## Work task
Return every line of the data exactly as it appears.

## Information provided
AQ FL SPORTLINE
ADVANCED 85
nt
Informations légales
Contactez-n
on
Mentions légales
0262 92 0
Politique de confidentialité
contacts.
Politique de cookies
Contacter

## Task solution
AQ FL SPORTLINE
ADVANCED 85
nt
Informations légales
Contactez-n
on
Mentions légales
0262 92 0
Politique de confidentialité
contacts.
Politique de cookies
Contacter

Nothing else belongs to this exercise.